Dei nazisti, piuttosto, ha subìto l'agressione, li ha combattutti con gli alleati e si è seduta infine al tavolo dei vincitori accanto a Churchill, Roosevelt e Stalin. Attraverso il punto di vista di un Lorenzo bambino e poi protoadolescente, seguiamo la famiglia Pellegrini prima in vacanza, quindi tra le famiglie di sfollati dell'Appennino. Viviamo, con grande dovizia di dettagli, una guerra che l'Italia non ha mai conosciuto, ma che alla fine è fin troppo simile a quella su cui ci rompevano i coglioni da piccoli i nostri nonni. Che i partigiani son partigiani anche con una camicia di colore diverso, che i furbi restan furbi, che Hitler aveva pur sempre un solo testicolo e mezzo neurone. E lavoravano in sincrono.
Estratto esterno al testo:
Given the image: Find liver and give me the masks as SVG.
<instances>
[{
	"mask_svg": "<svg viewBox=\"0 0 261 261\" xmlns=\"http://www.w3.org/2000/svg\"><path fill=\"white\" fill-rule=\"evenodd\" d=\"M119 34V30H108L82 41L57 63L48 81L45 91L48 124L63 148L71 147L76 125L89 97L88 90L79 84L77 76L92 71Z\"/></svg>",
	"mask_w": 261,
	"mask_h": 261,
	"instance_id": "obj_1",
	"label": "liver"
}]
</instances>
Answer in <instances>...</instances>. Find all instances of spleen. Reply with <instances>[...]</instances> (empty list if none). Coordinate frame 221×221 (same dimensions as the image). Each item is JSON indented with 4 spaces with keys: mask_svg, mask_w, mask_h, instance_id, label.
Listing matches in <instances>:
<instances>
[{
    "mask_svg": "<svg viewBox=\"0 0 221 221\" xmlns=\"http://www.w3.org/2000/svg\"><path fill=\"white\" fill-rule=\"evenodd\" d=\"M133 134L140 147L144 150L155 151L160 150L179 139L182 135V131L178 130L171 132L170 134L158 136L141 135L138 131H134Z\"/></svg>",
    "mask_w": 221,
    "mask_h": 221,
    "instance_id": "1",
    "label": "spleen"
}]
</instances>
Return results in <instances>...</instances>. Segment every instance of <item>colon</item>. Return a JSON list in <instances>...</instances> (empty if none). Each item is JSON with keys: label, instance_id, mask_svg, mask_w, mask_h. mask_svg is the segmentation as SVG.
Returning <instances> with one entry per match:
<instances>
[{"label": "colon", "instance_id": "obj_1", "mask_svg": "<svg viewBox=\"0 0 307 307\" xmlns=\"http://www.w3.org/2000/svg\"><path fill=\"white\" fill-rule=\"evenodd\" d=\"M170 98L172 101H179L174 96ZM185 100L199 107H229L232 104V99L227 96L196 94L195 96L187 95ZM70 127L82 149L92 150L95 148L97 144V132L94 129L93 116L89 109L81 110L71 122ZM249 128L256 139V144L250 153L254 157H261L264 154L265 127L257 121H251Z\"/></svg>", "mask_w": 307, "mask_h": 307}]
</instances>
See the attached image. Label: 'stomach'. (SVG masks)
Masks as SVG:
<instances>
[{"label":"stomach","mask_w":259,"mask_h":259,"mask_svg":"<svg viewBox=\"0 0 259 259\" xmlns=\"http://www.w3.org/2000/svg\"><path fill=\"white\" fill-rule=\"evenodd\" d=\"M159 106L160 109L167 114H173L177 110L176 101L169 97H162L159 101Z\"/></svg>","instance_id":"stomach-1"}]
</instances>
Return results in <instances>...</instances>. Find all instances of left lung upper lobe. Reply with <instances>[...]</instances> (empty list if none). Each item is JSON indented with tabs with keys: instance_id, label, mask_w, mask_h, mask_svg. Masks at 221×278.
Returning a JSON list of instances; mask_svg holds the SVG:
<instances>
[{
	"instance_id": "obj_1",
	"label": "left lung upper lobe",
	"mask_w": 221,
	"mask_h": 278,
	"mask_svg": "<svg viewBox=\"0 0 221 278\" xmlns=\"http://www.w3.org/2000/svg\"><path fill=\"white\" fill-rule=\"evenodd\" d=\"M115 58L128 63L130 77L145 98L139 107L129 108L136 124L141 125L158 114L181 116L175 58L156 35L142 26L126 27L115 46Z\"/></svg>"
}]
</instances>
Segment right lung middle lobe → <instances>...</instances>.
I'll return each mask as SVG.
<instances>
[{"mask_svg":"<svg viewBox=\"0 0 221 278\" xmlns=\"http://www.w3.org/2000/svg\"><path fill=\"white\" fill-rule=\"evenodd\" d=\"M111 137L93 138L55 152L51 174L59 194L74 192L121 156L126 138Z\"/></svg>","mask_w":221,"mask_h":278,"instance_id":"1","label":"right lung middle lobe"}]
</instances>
Forse un pelo troppo lungo, resta comunque un interessante incrocio tra un bildungsroman (romanzo di formazione. Così avete imparato un termine nuovo. Ditemi grazie. Prego) e un dettagliatissimo romanzo di guerra narrato con toni da MinCulPop. Che il BriZ(z)i non sarà Ammaniti, ma a raccontare le storie di un ragazzino, tra sogni mostruosamente proibiti a occhi aperti e lunghe pedalate in sella a una wilier, è bravo uguale.


In foto, la copertina. Chi non lo legge è un mona e un visdecazzo.